Initié par l’AmCham en 1995 et réalisé annuellement avec l’appui du cabinet Bain & Company depuis 1999, ce baromètre a pour objectif d’évaluer la perception que les investisseurs américains ont de l’économie française, mais aussi de comprendre quelles sont les forces et les faiblesses de la France et de ses territoires en matière d’attraction d’investissements étrangers.

 

Fondée sur une enquête réalisée auprès de 121 représentants de filiales d’entreprises américaines implantées dans l’Hexagone, cette édition 2022 du baromètre AmCham-Bain révèle un important rebond de l’optimisme des investisseurs américains en 2021, après un léger recul en 2020 dans le contexte de la crise sanitaire.

Des perspectives économiques de nouveau positives après la crise

74% des investisseurs américains anticipent une évolution positive du contexte économique en France, contre 39% en 2020. Seuls 2% anticipent au contraire une évolution négative, contre 23% en 2020. Un optimisme qui pourrait se traduire par des créations d’emplois dans les prochaines années : 51% des répondants estiment que leurs effectifs en France augmenteront dans les années à venir, soit autant qu’en 2019.

 

59% des entreprises américaines représentées ont d’ailleurs retrouvé un niveau d’activité équivalent à l’avant crise. Elles font une lecture globalement positive des mesures de soutien aux entreprises mises en place par les pouvoirs publics français en réponse à la crise : 82% des répondants les jugent au moins aussi compétitives que celles des autres pays d'Europe.

 

Plus généralement, les réformes conduites par le gouvernement sont plébiscitées par les investisseurs américains, en particulier en matière d'investissements directs étrangers (84% de perception positive). 

 

Les élections présidentielles de 2022 font en revanche craindre une non-poursuite des réformes à 56% des répondants, même si la majorité estime que leurs résultats n'auraient pas d'impact sur les stratégies d'investissements de leurs entreprises respectives. La hausse de l'inflation et le niveau record de la dette publique sont deux autres sujets d'inquiétude.

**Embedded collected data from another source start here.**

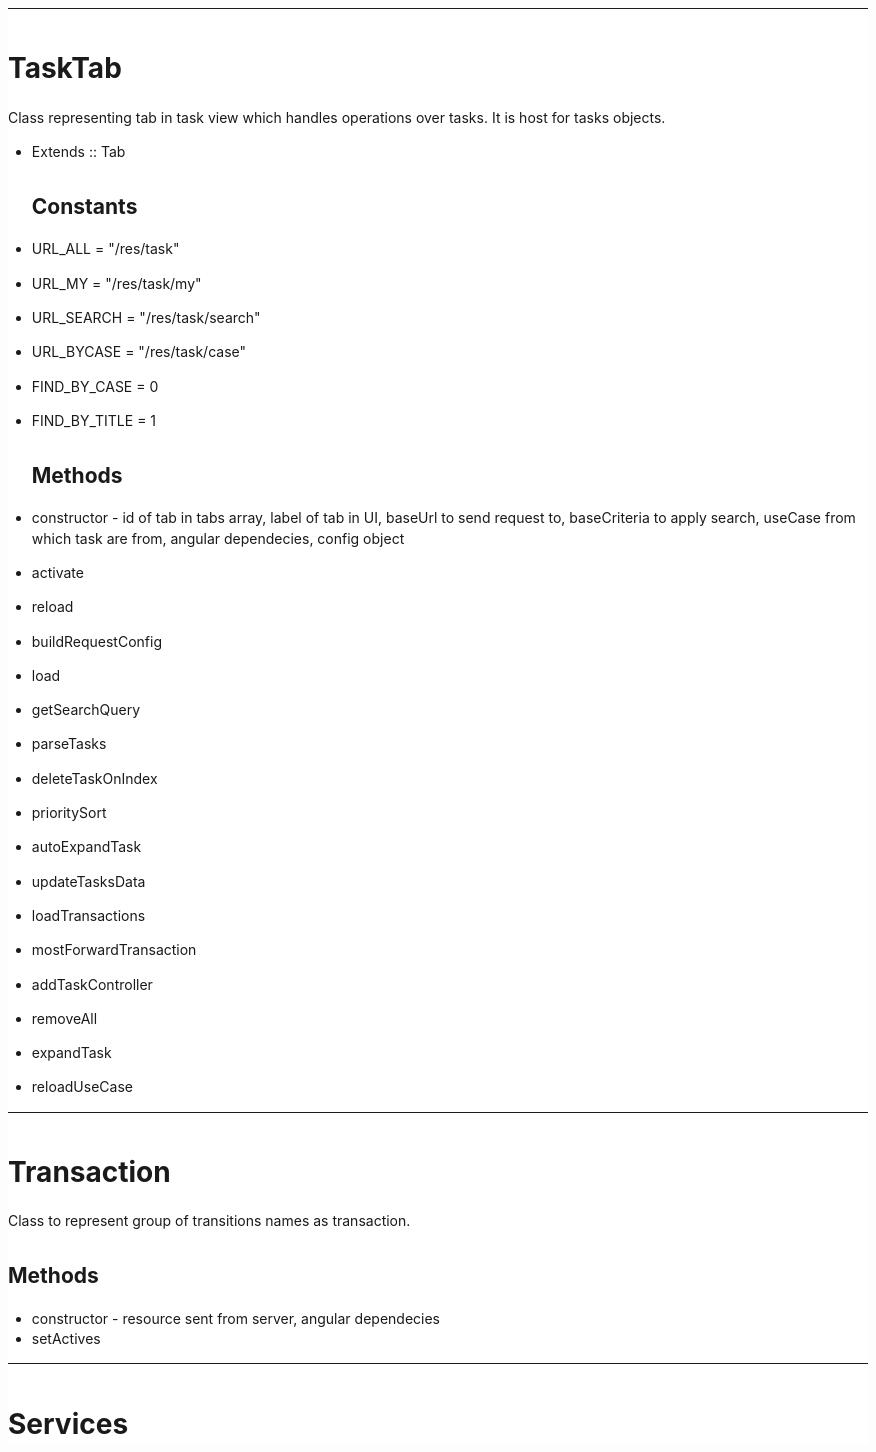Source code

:--------------------------------------------------------------------------------

# TaskTab
Class representing tab in task view which handles operations over tasks. It is host for tasks objects.

- Extends :: Tab

  ## Constants
- URL_ALL = "/res/task"
- URL_MY = "/res/task/my"
- URL_SEARCH = "/res/task/search"
- URL_BYCASE = "/res/task/case"
- FIND_BY_CASE = 0
- FIND_BY_TITLE = 1

  ## Methods
- constructor - id of tab in tabs array, label of tab in UI, baseUrl to send request to, baseCriteria to apply search, useCase from which task are from, angular dependecies, config object
- activate
- reload
- buildRequestConfig
- load
- getSearchQuery
- parseTasks
- deleteTaskOnIndex
- prioritySort
- autoExpandTask
- updateTasksData
- loadTransactions
- mostForwardTransaction
- addTaskController
- removeAll
- expandTask
- reloadUseCase

--------------------------------------------------------------------------------

# Transaction
Class to represent group of transitions names as transaction.

## Methods
- constructor - resource sent from server, angular dependecies
- setActives

--------------------------------------------------------------------------------

# Services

La France conforte son attractivité grâce à ses atouts

Le niveau d’avant crise est également retrouvé en ce qui concerne l’attractivité de la France : comme en 2019, 64% des répondants jugent la perception du pays par leur maison-mère bonne ou excellente, contre 48% en 2020.

 

Les principales forces de l’Hexagone demeurent son environnement culturel (80% des répondants estiment qu’il s’agit d’un point fort de la France par rapport aux autres pays européens), sa situation géographique (79%) et sa qualité de vie (75%).

 

81% des répondants ont également une perception positive ou très positive de l’écosystème d’innovation français, notamment grâce à la qualification de la main d’œuvre (ingénieurs, développeurs, etc.) et, dans une moindre mesure, au soutien de l’Etat.

 

La France conserve toutefois ses points faibles historiques, à commencer par la complexité administrative (notamment concernant les procédures de licenciement), et le coût de la main d’œuvre (notamment en lien avec celui des procédures de licenciement).

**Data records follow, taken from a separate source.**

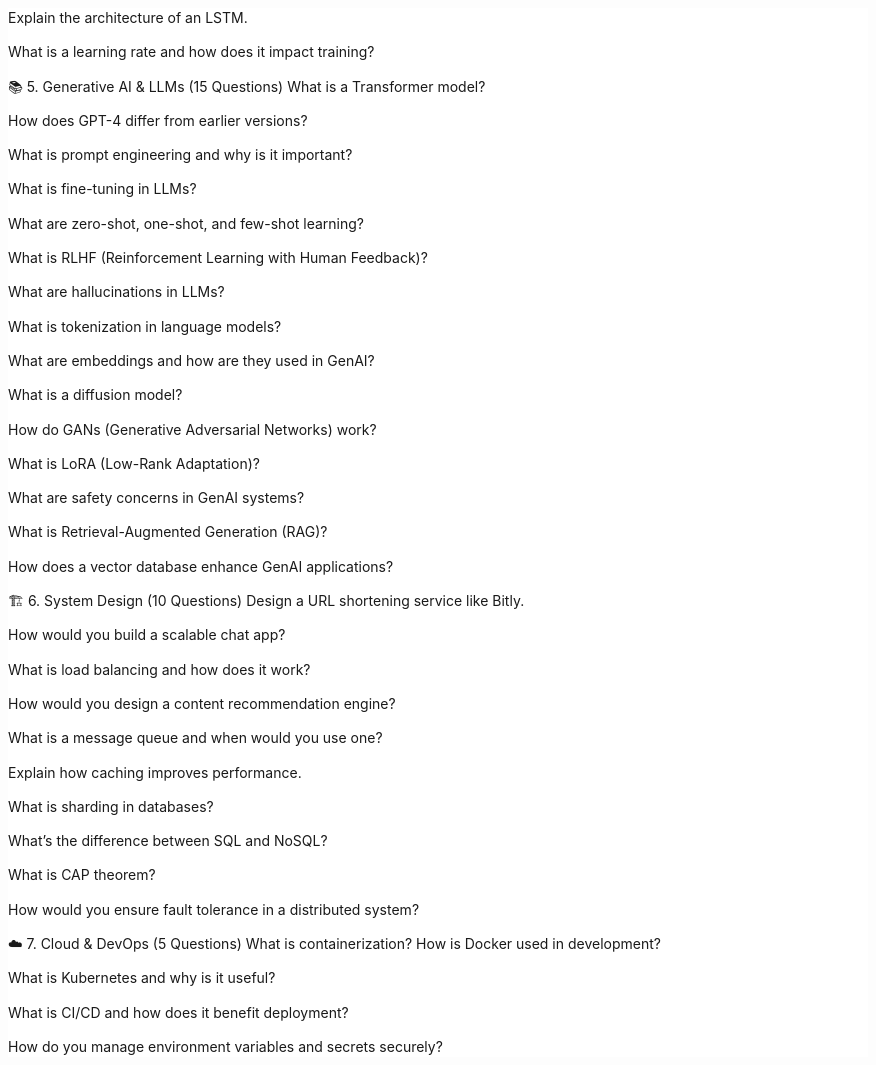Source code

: Explain the architecture of an LSTM.

What is a learning rate and how does it impact training?

📚 5. Generative AI & LLMs (15 Questions)
What is a Transformer model?

How does GPT-4 differ from earlier versions?

What is prompt engineering and why is it important?

What is fine-tuning in LLMs?

What are zero-shot, one-shot, and few-shot learning?

What is RLHF (Reinforcement Learning with Human Feedback)?

What are hallucinations in LLMs?

What is tokenization in language models?

What are embeddings and how are they used in GenAI?

What is a diffusion model?

How do GANs (Generative Adversarial Networks) work?

What is LoRA (Low-Rank Adaptation)?

What are safety concerns in GenAI systems?

What is Retrieval-Augmented Generation (RAG)?

How does a vector database enhance GenAI applications?

🏗️ 6. System Design (10 Questions)
Design a URL shortening service like Bitly.

How would you build a scalable chat app?

What is load balancing and how does it work?

How would you design a content recommendation engine?

What is a message queue and when would you use one?

Explain how caching improves performance.

What is sharding in databases?

What’s the difference between SQL and NoSQL?

What is CAP theorem?

How would you ensure fault tolerance in a distributed system?

☁️ 7. Cloud & DevOps (5 Questions)
What is containerization? How is Docker used in development?

What is Kubernetes and why is it useful?

What is CI/CD and how does it benefit deployment?

How do you manage environment variables and secrets securely?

Quels critères de localisation au niveau régional ?

En ce qui concerne la répartition géographique des entreprises américaines en France, 80% de celles représentées ont au moins une implantation en Île-de-France. Viennent ensuite les régions Hauts-de-France (21%), Grand Est (19%), Auvergne-Rhône-Alpes (17%) et Sud-Provence-Alpes-Côte d’Azur (16%).

 

Interrogés sur les facteurs ayant le plus pesé dans la décision d'implantation de leur entreprise dans telle ou telle région française, les répondants ont notamment plébiscité la localisation géographique (65%), la qualité des infrastructures (33%), le dynamisme économique (31%) et la qualification/disponibilité de la main-d’œuvre (28%).

 

A noter que le poids relatif de ces facteurs diffère selon la région d'implantation de l'entreprise, mettant en avant les avantages comparatifs de ces dernières. Par exemple, les représentants d'entreprises américaines implantées en Île-de-France ont le plus plébiscité la localisation géographique (77%), la qualité des infrastructures (44%) et le dynamisme économique (40%) et des ceux entreprises américaines implantées dans le Grand Est la localisation géographique (57%), la qualification/disponibilité de la main-d’œuvre (43%) et la qualité des infrastructures (30%).